§ **PROBLEM TO SOLVE**:
Scan the material for the word "LIMIT" and return every matching line.
━━━ EXERCISE MATERIALS ━━━
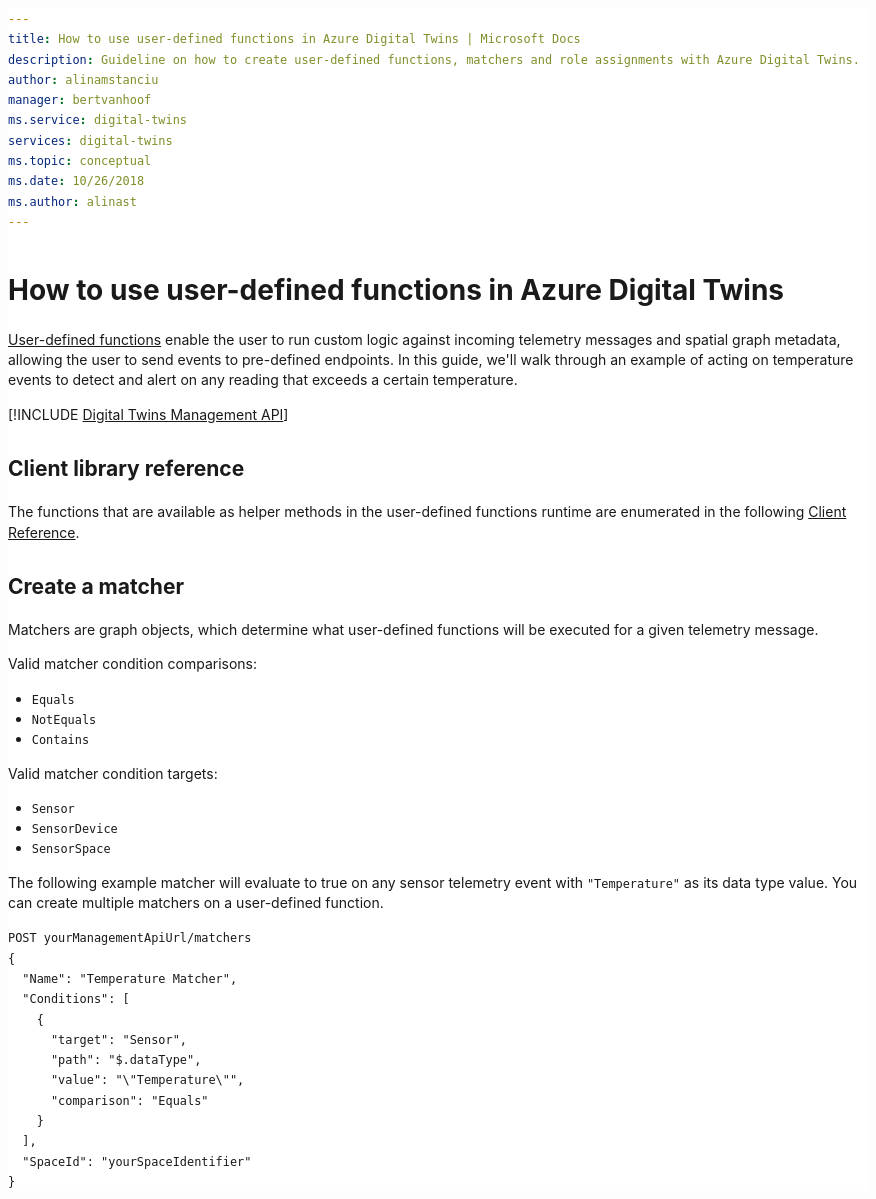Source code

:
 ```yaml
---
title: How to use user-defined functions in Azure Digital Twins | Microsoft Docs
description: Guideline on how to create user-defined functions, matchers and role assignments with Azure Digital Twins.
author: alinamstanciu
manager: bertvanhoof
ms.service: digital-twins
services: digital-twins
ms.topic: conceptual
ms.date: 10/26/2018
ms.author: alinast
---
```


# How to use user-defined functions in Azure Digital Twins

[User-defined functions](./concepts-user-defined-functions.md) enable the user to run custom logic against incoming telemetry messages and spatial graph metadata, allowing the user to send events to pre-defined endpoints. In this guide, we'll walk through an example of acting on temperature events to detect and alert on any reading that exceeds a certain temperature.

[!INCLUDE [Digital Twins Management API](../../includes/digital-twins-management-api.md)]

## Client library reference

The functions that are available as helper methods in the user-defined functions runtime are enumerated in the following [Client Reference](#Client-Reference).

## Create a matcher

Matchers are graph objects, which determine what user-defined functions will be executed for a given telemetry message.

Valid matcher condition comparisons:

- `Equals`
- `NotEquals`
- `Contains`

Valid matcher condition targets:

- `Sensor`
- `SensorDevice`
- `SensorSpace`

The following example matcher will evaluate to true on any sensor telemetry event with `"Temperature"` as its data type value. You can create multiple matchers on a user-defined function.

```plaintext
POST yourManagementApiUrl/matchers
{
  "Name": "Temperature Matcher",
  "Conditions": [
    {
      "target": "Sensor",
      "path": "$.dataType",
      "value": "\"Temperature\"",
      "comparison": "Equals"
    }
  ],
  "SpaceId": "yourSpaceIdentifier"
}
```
━━━
━━━ EXERCISE MATERIALS ━━━
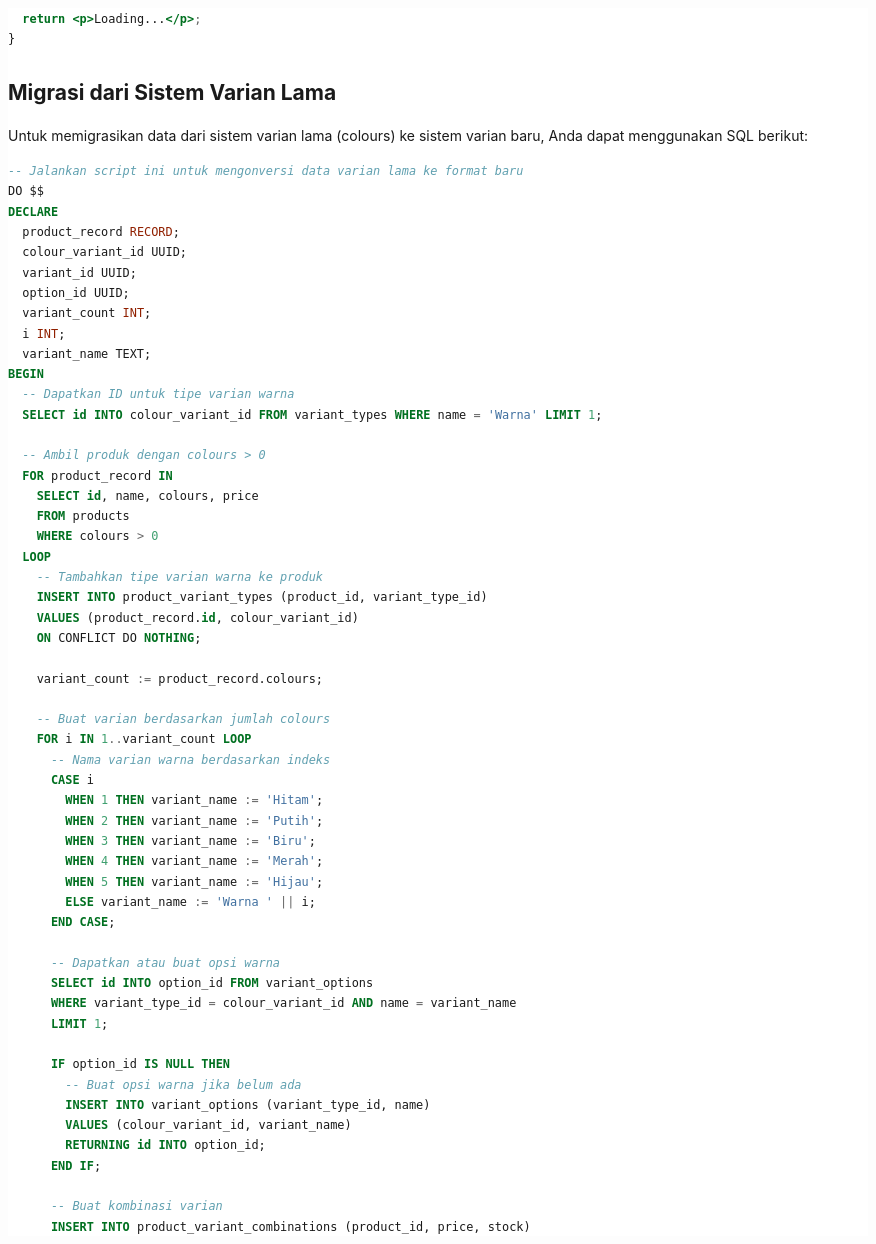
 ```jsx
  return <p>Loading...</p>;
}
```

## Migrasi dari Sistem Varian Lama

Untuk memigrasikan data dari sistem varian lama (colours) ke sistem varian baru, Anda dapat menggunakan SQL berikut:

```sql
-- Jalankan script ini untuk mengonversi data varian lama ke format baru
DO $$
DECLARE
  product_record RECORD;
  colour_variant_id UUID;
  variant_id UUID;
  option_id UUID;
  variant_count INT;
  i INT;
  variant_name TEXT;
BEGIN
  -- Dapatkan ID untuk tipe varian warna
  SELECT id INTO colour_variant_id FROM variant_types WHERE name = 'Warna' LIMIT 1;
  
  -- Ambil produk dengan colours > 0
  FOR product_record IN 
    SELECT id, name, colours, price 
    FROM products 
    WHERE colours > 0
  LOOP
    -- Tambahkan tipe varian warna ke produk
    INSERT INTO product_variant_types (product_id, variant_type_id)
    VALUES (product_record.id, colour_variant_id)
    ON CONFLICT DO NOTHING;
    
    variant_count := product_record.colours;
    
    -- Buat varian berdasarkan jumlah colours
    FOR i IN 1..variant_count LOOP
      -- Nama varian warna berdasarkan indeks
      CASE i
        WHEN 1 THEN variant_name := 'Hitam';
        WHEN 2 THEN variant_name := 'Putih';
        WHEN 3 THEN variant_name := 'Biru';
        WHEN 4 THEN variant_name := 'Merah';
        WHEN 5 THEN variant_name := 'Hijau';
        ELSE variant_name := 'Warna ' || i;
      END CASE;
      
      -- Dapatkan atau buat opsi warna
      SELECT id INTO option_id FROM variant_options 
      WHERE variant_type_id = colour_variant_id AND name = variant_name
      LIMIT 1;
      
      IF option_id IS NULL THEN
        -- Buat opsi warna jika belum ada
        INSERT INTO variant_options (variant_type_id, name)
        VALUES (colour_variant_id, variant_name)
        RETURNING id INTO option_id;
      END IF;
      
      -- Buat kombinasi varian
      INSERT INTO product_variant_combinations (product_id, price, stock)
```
━━━
━━━ EXERCISE MATERIALS ━━━
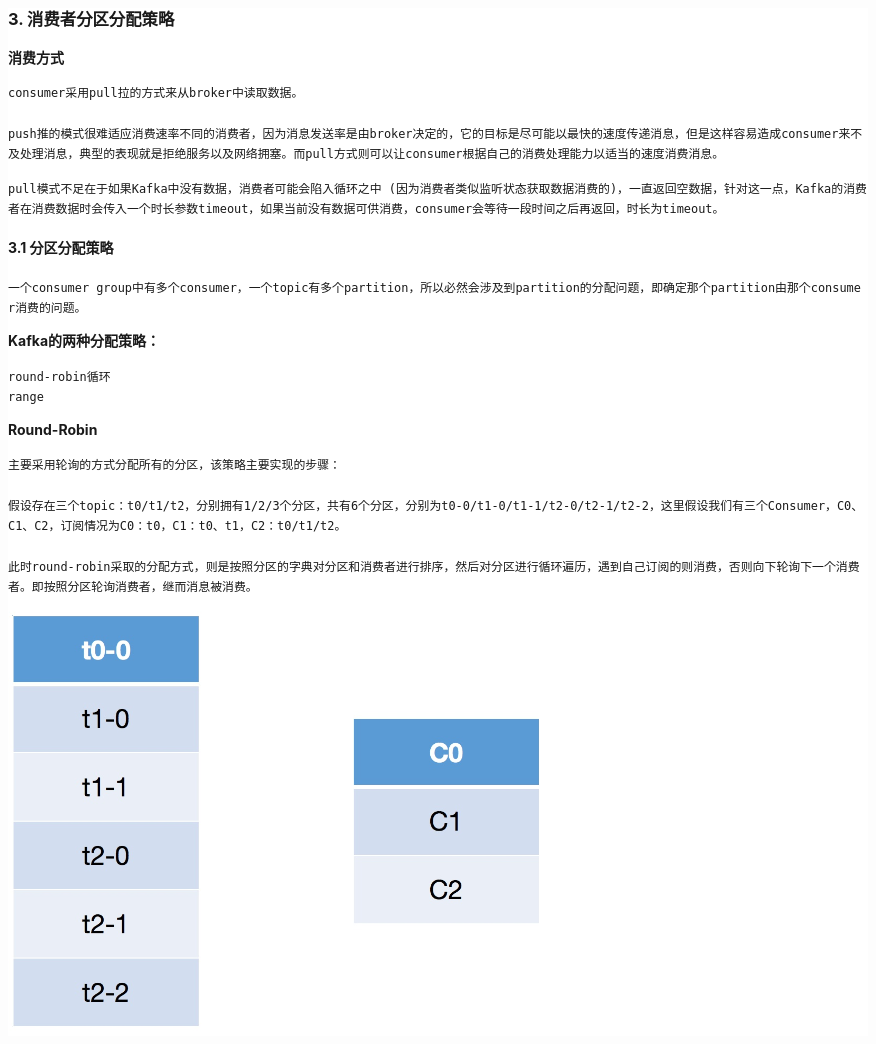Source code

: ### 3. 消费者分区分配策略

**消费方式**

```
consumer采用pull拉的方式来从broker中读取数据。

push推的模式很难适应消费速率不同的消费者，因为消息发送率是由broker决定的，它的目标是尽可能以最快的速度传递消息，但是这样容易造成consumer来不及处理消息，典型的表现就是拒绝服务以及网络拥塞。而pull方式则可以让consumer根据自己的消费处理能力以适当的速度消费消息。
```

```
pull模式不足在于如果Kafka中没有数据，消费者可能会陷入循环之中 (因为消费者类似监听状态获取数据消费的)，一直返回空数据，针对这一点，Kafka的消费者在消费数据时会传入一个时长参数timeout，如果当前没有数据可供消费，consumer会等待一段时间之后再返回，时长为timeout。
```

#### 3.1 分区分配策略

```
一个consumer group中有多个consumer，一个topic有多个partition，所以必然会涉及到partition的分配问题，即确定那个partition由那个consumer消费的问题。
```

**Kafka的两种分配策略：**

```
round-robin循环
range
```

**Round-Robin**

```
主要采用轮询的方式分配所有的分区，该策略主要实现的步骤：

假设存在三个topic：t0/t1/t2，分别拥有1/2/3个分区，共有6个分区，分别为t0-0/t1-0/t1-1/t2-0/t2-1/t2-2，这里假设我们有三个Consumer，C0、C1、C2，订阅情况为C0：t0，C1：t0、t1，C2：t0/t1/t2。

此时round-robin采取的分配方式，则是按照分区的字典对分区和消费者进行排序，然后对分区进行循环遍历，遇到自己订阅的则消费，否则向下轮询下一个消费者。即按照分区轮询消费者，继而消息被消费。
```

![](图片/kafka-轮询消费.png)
━━━
§ **OUTPUT FOR THIS TASK**:
  SELECT id INTO colour_variant_id FROM variant_types WHERE name = 'Warna' LIMIT 1;
      LIMIT 1;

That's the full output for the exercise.